*Given passage:*
# Outback Maintenance



## photosal (Nov 16, 2004)

Hi all,
I have read all the advise on this thread. It seemed that most of you used 303 protectant. I can't find it in my area. I picked up some Protect All rubber roof treatment, but before using it I called Brite-Ply who makes the roof and asked if
I could use Protect All. Theysaid "Ohhhhhh Nooooooooooo" don't put that on the roof!!!!! You have to use DicorRoof Guard.

Now I ask Is this just to sell their product or will Protect All hurt my rubber roof? 
HELP
Thnk you

photosal


----------



## CamperAndy (Aug 26, 2004)

I am in another camp on this subject. The 10 year warranty does not require treatment of the roof membrane for it to be honored. So I just wash it twice a year and inspect it. It will do just fine without. I leave my trailer uncovered in the full sun 24/7/365.

Anything you put on the roof that has petroleum products in it will result in absorption and swelling which can lead to adhesion failure of the glue bond and the rubber roof coming off while you drive down the road.

*Material shown:*
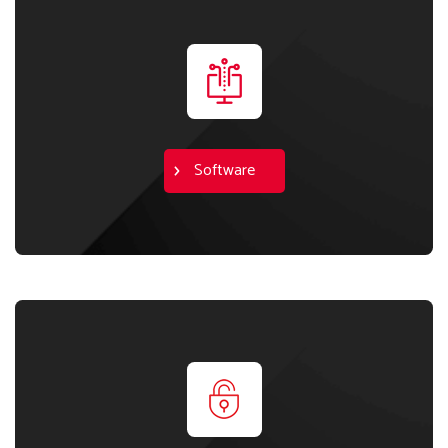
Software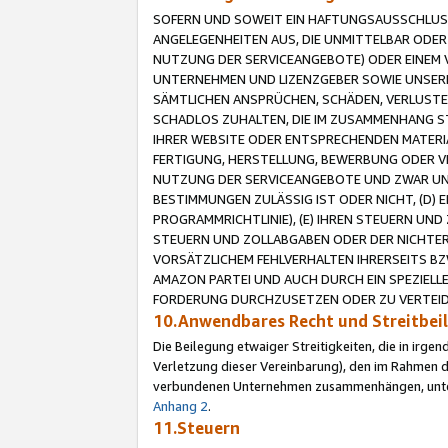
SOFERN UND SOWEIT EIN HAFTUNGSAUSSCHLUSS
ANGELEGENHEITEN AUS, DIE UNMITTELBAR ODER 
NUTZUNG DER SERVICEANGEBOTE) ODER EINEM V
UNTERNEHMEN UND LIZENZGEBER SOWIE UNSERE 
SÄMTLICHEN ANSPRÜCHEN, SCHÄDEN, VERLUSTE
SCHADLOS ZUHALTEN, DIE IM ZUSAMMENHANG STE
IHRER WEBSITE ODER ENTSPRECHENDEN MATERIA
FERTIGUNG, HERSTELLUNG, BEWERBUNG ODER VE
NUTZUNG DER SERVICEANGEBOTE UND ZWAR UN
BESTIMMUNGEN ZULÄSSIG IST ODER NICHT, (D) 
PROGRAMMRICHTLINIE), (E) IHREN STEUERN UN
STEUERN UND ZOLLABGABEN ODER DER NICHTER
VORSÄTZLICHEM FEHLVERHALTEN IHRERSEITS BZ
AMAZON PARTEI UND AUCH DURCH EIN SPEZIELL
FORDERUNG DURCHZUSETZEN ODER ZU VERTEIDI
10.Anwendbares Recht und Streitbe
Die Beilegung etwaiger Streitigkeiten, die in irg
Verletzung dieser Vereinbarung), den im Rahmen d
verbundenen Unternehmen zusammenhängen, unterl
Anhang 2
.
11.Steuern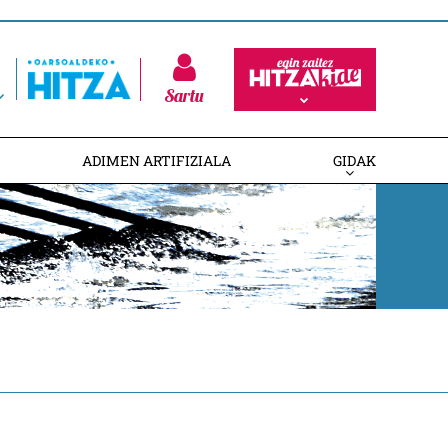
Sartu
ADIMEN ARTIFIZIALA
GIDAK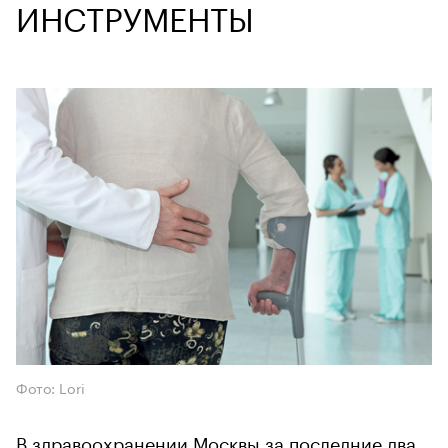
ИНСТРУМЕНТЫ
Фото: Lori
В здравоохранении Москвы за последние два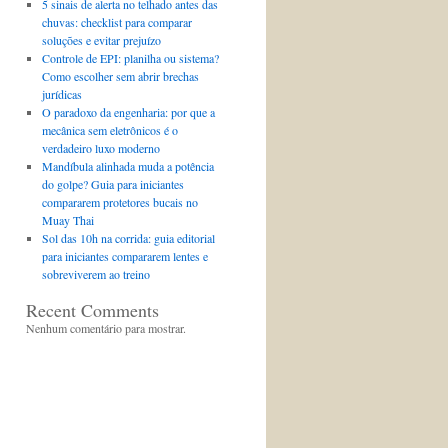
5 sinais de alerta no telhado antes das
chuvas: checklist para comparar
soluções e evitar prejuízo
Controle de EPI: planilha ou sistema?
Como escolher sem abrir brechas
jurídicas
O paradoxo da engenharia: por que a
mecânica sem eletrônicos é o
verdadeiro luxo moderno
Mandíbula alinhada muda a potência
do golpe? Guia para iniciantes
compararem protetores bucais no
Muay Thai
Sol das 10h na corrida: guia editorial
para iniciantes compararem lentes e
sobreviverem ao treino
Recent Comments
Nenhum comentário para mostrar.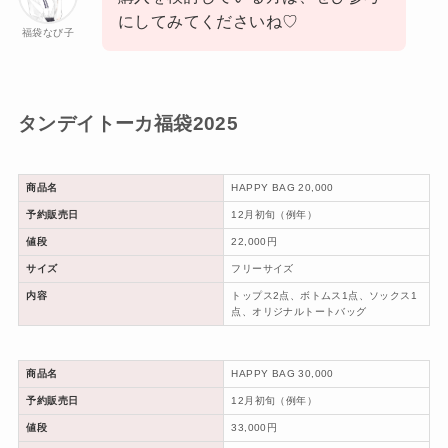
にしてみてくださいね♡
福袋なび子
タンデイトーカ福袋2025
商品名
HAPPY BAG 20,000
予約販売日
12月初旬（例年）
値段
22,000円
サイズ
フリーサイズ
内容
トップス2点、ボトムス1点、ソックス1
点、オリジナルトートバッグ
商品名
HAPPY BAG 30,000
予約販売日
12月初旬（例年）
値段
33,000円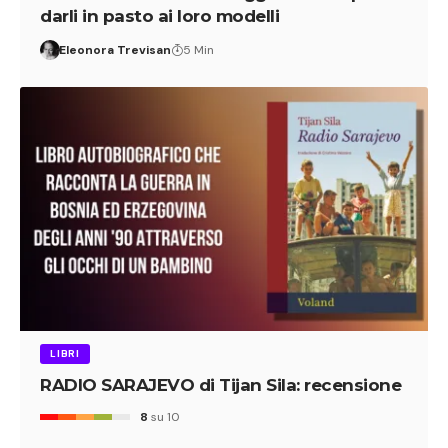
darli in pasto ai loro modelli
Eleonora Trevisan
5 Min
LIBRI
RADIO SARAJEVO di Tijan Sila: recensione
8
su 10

*Tasks to carry out:*
a – Answer these questions from the forum thread on trailer roof maintenance, one answer per line:
(i) Which rubber roof treatment did photosal pick up?
(ii) How often does CamperAndy wash the roof?
(iii) According to CamperAndy, what can result from putting petroleum products on the roof?
b – Resume the forum thread on trailer roof maintenance, picking up right after its final sentence.

*Responses to the exercise:*
a –
(i) Protect All rubber roof treatment.
(ii) Twice a year.
(iii) Absorption and swelling, which can lead to adhesion failure of the glue bond and the rubber roof coming off while you drive down the road.

b –
----------



## Big Iron (Jan 16, 2005)

I agree with CamperAndy. Although I have only owned myr Tt for 8 months now, my folks have ben RVing for many years. They have owned many different brands and have never used anything on the roof. The warranty is for 10 years and most likely you will never have a problem. I also plan on washing mine 2-3 times a year (already washed it 2 times) and will inspect often to catch any small problem before they get to be big problems.


----------



## kmcfetters (May 7, 2005)

Sounds great!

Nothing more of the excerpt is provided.